[Per-instance keypoint data]
· · · · ·

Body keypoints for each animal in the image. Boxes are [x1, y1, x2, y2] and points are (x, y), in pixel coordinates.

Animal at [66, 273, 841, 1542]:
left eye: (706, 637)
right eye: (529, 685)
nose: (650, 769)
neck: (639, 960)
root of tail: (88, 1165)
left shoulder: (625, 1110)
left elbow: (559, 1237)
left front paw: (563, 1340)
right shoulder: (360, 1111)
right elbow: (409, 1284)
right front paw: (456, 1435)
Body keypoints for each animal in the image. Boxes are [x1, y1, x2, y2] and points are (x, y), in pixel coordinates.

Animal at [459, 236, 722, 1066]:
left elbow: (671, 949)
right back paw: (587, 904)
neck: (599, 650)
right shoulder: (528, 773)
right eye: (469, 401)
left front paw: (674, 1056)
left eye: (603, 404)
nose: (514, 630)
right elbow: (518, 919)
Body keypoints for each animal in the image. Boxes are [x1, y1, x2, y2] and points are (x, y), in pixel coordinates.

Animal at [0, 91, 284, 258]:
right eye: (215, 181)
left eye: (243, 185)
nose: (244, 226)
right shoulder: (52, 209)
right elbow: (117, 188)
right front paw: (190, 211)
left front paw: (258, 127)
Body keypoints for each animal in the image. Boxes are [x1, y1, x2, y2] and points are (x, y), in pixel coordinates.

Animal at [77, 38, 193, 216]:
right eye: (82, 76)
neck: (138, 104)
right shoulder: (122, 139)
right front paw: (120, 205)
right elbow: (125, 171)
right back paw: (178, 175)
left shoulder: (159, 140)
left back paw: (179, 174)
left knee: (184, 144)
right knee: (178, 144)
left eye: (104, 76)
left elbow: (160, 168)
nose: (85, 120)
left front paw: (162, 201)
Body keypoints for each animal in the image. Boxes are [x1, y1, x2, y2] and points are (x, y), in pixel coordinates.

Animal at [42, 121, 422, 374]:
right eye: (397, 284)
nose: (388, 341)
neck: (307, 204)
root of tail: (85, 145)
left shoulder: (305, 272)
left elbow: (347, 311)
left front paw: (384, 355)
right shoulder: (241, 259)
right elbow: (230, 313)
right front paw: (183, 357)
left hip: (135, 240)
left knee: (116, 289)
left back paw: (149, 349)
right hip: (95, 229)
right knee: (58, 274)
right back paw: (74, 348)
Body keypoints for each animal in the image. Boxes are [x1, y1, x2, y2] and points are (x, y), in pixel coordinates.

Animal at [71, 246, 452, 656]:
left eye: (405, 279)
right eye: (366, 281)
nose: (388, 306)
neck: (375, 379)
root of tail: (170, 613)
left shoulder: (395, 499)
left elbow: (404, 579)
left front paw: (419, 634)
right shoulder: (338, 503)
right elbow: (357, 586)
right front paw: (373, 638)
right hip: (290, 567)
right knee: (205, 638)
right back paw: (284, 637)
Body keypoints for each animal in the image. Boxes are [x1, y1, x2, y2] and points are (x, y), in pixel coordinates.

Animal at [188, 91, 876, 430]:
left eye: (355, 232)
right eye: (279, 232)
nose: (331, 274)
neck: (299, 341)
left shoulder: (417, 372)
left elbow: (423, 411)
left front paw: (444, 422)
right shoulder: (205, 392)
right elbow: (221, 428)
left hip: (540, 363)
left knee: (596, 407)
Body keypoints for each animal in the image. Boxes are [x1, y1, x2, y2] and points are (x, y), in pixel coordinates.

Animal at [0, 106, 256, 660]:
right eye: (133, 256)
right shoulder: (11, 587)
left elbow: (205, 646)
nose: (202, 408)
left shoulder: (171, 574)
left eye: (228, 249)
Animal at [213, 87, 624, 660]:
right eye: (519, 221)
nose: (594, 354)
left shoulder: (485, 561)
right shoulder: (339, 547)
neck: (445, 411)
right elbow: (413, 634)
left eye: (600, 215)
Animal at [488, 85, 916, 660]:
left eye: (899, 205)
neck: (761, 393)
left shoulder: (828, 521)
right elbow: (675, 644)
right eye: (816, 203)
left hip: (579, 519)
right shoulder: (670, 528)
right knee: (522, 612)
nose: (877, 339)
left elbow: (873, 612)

· · · · ·

### Task item
Repeat, word for word, every line from the line that contains "left hip: (540, 363)" to the end of the entries; include both of those lines and no others.

### Response for this exercise
left hip: (540, 363)
left knee: (596, 407)
Body keypoints for each animal in the image. Boxes are [x1, y1, x2, y2] and points are (x, y), in pixel coordinates.

Animal at [0, 106, 256, 660]:
right eye: (133, 256)
right shoulder: (11, 587)
left elbow: (205, 646)
nose: (202, 408)
left shoulder: (171, 574)
left eye: (228, 249)
Animal at [213, 87, 624, 660]:
right eye: (519, 221)
nose: (594, 354)
left shoulder: (485, 561)
right shoulder: (339, 547)
neck: (445, 411)
right elbow: (413, 634)
left eye: (600, 215)
Animal at [488, 85, 916, 660]:
left eye: (899, 205)
neck: (761, 393)
left shoulder: (828, 521)
right elbow: (675, 644)
right eye: (816, 203)
left hip: (579, 519)
right shoulder: (670, 528)
right knee: (522, 612)
nose: (877, 339)
left elbow: (873, 612)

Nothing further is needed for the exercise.